---------- Source material
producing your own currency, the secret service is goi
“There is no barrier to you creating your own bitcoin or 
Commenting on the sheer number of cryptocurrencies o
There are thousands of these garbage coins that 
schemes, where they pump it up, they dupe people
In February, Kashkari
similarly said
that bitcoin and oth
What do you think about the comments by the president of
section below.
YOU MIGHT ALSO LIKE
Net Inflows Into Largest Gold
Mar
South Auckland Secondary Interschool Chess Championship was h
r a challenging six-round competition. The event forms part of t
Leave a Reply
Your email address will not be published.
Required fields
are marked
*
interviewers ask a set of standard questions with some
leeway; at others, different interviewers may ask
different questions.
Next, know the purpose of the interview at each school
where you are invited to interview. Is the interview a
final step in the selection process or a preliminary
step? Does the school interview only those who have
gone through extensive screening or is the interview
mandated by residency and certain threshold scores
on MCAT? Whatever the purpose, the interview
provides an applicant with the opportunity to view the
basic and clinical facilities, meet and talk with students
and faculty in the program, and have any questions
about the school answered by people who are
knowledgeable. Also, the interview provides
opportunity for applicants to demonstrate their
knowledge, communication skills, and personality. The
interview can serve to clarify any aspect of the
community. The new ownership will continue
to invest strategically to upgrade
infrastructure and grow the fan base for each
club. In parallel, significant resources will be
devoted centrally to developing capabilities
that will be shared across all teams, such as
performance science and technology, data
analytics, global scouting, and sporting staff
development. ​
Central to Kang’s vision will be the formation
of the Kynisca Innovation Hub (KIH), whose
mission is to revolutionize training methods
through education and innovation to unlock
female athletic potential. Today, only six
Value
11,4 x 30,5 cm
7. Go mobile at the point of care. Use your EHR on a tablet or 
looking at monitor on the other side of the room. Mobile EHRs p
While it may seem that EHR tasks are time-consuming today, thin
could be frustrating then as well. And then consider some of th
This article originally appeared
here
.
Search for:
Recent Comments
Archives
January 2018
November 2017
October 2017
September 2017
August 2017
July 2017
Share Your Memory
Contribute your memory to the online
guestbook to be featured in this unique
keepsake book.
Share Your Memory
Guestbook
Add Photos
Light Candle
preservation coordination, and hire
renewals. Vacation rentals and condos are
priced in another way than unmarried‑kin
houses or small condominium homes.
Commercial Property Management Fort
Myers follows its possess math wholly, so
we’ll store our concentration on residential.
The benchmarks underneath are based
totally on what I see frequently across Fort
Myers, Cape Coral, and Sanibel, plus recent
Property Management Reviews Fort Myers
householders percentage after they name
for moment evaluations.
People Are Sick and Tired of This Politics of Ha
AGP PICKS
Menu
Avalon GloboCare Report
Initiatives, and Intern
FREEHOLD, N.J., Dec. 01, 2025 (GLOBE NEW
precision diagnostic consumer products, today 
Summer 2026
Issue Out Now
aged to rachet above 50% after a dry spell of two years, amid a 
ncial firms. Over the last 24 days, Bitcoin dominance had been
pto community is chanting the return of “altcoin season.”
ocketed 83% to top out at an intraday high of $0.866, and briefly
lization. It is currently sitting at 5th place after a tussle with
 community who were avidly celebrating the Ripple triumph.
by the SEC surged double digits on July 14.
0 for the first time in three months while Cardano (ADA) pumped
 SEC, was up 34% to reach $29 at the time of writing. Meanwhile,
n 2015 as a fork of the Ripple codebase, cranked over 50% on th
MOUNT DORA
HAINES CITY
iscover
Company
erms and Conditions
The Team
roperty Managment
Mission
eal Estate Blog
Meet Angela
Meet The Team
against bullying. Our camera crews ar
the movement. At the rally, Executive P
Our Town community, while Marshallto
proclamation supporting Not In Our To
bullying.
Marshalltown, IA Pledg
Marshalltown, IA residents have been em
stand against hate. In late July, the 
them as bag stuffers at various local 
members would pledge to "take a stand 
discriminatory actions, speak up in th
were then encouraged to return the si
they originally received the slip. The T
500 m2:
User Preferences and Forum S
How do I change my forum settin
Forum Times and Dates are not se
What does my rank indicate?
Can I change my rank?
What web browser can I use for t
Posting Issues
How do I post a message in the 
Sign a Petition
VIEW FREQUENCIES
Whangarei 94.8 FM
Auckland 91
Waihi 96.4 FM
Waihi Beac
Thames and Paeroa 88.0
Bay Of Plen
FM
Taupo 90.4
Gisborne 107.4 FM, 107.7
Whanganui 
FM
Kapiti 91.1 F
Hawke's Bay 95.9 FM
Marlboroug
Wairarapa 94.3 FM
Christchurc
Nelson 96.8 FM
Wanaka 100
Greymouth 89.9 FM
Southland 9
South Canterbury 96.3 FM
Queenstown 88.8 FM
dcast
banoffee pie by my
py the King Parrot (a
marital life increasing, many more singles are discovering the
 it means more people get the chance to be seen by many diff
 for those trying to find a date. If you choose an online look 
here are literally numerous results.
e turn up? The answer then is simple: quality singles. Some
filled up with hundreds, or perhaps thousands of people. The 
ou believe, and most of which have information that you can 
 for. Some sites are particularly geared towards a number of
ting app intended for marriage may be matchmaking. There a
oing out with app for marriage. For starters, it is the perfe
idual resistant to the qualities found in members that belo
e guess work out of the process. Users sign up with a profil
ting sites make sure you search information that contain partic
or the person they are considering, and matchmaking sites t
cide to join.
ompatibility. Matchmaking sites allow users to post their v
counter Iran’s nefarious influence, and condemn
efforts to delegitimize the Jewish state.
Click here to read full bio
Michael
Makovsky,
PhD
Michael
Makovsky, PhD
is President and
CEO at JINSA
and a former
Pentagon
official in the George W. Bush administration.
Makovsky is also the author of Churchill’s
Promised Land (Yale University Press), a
--------------------
◆ **Task directions**
Please output the text of these items as a JSON list of strings, one string per line, leaving out blank lines.

◆ **Completed task**
[
  "producing your own currency, the secret service is goi",
  "“There is no barrier to you creating your own bitcoin or ",
  "Commenting on the sheer number of cryptocurrencies o",
  "There are thousands of these garbage coins that ",
  "schemes, where they pump it up, they dupe people",
  "In February, Kashkari",
  "similarly said",
  "that bitcoin and oth",
  "What do you think about the comments by the president of",
  "section below.",
  "YOU MIGHT ALSO LIKE",
  "Net Inflows Into Largest Gold",
  "Mar",
  "South Auckland Secondary Interschool Chess Championship was h",
  "r a challenging six-round competition. The event forms part of t",
  "Leave a Reply",
  "Your email address will not be published.",
  "Required fields",
  "are marked",
  "*",
  "interviewers ask a set of standard questions with some",
  "leeway; at others, different interviewers may ask",
  "different questions.",
  "Next, know the purpose of the interview at each school",
  "where you are invited to interview. Is the interview a",
  "final step in the selection process or a preliminary",
  "step? Does the school interview only those who have",
  "gone through extensive screening or is the interview",
  "mandated by residency and certain threshold scores",
  "on MCAT? Whatever the purpose, the interview",
  "provides an applicant with the opportunity to view the",
  "basic and clinical facilities, meet and talk with students",
  "and faculty in the program, and have any questions",
  "about the school answered by people who are",
  "knowledgeable. Also, the interview provides",
  "opportunity for applicants to demonstrate their",
  "knowledge, communication skills, and personality. The",
  "interview can serve to clarify any aspect of the",
  "community. The new ownership will continue",
  "to invest strategically to upgrade",
  "infrastructure and grow the fan base for each",
  "club. In parallel, significant resources will be",
  "devoted centrally to developing capabilities",
  "that will be shared across all teams, such as",
  "performance science and technology, data",
  "analytics, global scouting, and sporting staff",
  "development. ​",
  "Central to Kang’s vision will be the formation",
  "of the Kynisca Innovation Hub (KIH), whose",
  "mission is to revolutionize training methods",
  "through education and innovation to unlock",
  "female athletic potential. Today, only six",
  "Value",
  "11,4 x 30,5 cm",
  "7. Go mobile at the point of care. Use your EHR on a tablet or ",
  "looking at monitor on the other side of the room. Mobile EHRs p",
  "While it may seem that EHR tasks are time-consuming today, thin",
  "could be frustrating then as well. And then consider some of th",
  "This article originally appeared",
  "here",
  ".",
  "Search for:",
  "Recent Comments",
  "Archives",
  "January 2018",
  "November 2017",
  "October 2017",
  "September 2017",
  "August 2017",
  "July 2017",
  "Share Your Memory",
  "Contribute your memory to the online",
  "guestbook to be featured in this unique",
  "keepsake book.",
  "Share Your Memory",
  "Guestbook",
  "Add Photos",
  "Light Candle",
  "preservation coordination, and hire",
  "renewals. Vacation rentals and condos are",
  "priced in another way than unmarried‑kin",
  "houses or small condominium homes.",
  "Commercial Property Management Fort",
  "Myers follows its possess math wholly, so",
  "we’ll store our concentration on residential.",
  "The benchmarks underneath are based",
  "totally on what I see frequently across Fort",
  "Myers, Cape Coral, and Sanibel, plus recent",
  "Property Management Reviews Fort Myers",
  "householders percentage after they name",
  "for moment evaluations.",
  "People Are Sick and Tired of This Politics of Ha",
  "AGP PICKS",
  "Menu",
  "Avalon GloboCare Report",
  "Initiatives, and Intern",
  "FREEHOLD, N.J., Dec. 01, 2025 (GLOBE NEW",
  "precision diagnostic consumer products, today ",
  "Summer 2026",
  "Issue Out Now",
  "aged to rachet above 50% after a dry spell of two years, amid a ",
  "ncial firms. Over the last 24 days, Bitcoin dominance had been",
  "pto community is chanting the return of “altcoin season.”",
  "ocketed 83% to top out at an intraday high of $0.866, and briefly",
  "lization. It is currently sitting at 5th place after a tussle with",
  " community who were avidly celebrating the Ripple triumph.",
  "by the SEC surged double digits on July 14.",
  "0 for the first time in three months while Cardano (ADA) pumped",
  " SEC, was up 34% to reach $29 at the time of writing. Meanwhile,",
  "n 2015 as a fork of the Ripple codebase, cranked over 50% on th",
  "MOUNT DORA",
  "HAINES CITY",
  "iscover",
  "Company",
  "erms and Conditions",
  "The Team",
  "roperty Managment",
  "Mission",
  "eal Estate Blog",
  "Meet Angela",
  "Meet The Team",
  "against bullying. Our camera crews ar",
  "the movement. At the rally, Executive P",
  "Our Town community, while Marshallto",
  "proclamation supporting Not In Our To",
  "bullying.",
  "Marshalltown, IA Pledg",
  "Marshalltown, IA residents have been em",
  "stand against hate. In late July, the ",
  "them as bag stuffers at various local ",
  "members would pledge to \"take a stand ",
  "discriminatory actions, speak up in th",
  "were then encouraged to return the si",
  "they originally received the slip. The T",
  "500 m2:",
  "User Preferences and Forum S",
  "How do I change my forum settin",
  "Forum Times and Dates are not se",
  "What does my rank indicate?",
  "Can I change my rank?",
  "What web browser can I use for t",
  "Posting Issues",
  "How do I post a message in the ",
  "Sign a Petition",
  "VIEW FREQUENCIES",
  "Whangarei 94.8 FM",
  "Auckland 91",
  "Waihi 96.4 FM",
  "Waihi Beac",
  "Thames and Paeroa 88.0",
  "Bay Of Plen",
  "FM",
  "Taupo 90.4",
  "Gisborne 107.4 FM, 107.7",
  "Whanganui ",
  "FM",
  "Kapiti 91.1 F",
  "Hawke's Bay 95.9 FM",
  "Marlboroug",
  "Wairarapa 94.3 FM",
  "Christchurc",
  "Nelson 96.8 FM",
  "Wanaka 100",
  "Greymouth 89.9 FM",
  "Southland 9",
  "South Canterbury 96.3 FM",
  "Queenstown 88.8 FM",
  "dcast",
  "banoffee pie by my",
  "py the King Parrot (a",
  "marital life increasing, many more singles are discovering the",
  " it means more people get the chance to be seen by many diff",
  " for those trying to find a date. If you choose an online look ",
  "here are literally numerous results.",
  "e turn up? The answer then is simple: quality singles. Some",
  "filled up with hundreds, or perhaps thousands of people. The ",
  "ou believe, and most of which have information that you can ",
  " for. Some sites are particularly geared towards a number of",
  "ting app intended for marriage may be matchmaking. There a",
  "oing out with app for marriage. For starters, it is the perfe",
  "idual resistant to the qualities found in members that belo",
  "e guess work out of the process. Users sign up with a profil",
  "ting sites make sure you search information that contain partic",
  "or the person they are considering, and matchmaking sites t",
  "cide to join.",
  "ompatibility. Matchmaking sites allow users to post their v",
  "counter Iran’s nefarious influence, and condemn",
  "efforts to delegitimize the Jewish state.",
  "Click here to read full bio",
  "Michael",
  "Makovsky,",
  "PhD",
  "Michael",
  "Makovsky, PhD",
  "is President and",
  "CEO at JINSA",
  "and a former",
  "Pentagon",
  "official in the George W. Bush administration.",
  "Makovsky is also the author of Churchill’s",
  "Promised Land (Yale University Press), a"
]